----- Data shown -----

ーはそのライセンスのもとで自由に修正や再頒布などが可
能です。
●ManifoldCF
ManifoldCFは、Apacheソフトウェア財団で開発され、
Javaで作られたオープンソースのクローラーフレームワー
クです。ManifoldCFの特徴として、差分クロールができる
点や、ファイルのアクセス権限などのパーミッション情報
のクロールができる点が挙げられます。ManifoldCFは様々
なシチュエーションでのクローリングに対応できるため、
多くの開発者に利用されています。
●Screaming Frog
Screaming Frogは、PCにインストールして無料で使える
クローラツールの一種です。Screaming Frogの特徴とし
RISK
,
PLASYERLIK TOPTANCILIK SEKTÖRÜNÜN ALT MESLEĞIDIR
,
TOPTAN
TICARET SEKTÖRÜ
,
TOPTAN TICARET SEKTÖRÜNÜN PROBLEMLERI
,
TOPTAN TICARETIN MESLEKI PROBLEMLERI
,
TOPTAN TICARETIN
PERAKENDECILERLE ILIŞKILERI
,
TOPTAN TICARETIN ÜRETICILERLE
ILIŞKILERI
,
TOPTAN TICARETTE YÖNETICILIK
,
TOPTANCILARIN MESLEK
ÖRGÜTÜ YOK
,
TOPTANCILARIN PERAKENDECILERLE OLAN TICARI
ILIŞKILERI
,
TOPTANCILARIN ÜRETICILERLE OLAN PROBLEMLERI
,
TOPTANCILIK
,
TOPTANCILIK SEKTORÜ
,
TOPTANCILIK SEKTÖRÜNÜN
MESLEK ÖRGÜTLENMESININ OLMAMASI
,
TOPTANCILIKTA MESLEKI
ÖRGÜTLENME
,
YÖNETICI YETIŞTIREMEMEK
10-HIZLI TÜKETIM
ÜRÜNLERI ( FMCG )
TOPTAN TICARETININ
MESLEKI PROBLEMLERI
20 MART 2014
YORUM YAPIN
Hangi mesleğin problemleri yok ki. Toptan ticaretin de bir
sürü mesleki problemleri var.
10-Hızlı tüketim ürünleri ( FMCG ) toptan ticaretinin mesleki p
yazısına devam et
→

-----
----- Data shown -----

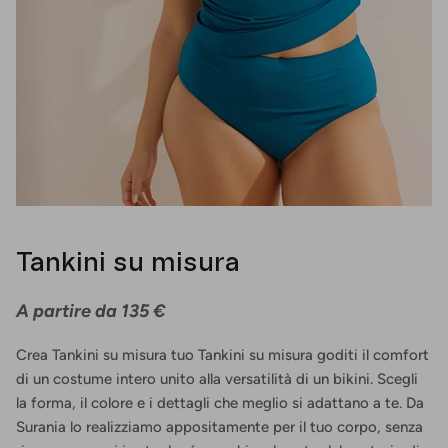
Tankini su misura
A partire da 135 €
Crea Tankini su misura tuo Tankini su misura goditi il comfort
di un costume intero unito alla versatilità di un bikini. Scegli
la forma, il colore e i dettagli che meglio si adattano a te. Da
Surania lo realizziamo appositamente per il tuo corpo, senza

-----

== Task to carry out ==
Give back the records above exactly, limited to the lines between the one holding "TOPTAN TICARETTE YÖNETICILIK" and the one holding "TOPTANCILIKTA MESLEKI", inclusive.

== Finished exercise ==
TOPTAN TICARETTE YÖNETICILIK
,
TOPTANCILARIN MESLEK
ÖRGÜTÜ YOK
,
TOPTANCILARIN PERAKENDECILERLE OLAN TICARI
ILIŞKILERI
,
TOPTANCILARIN ÜRETICILERLE OLAN PROBLEMLERI
,
TOPTANCILIK
,
TOPTANCILIK SEKTORÜ
,
TOPTANCILIK SEKTÖRÜNÜN
MESLEK ÖRGÜTLENMESININ OLMAMASI
,
TOPTANCILIKTA MESLEKI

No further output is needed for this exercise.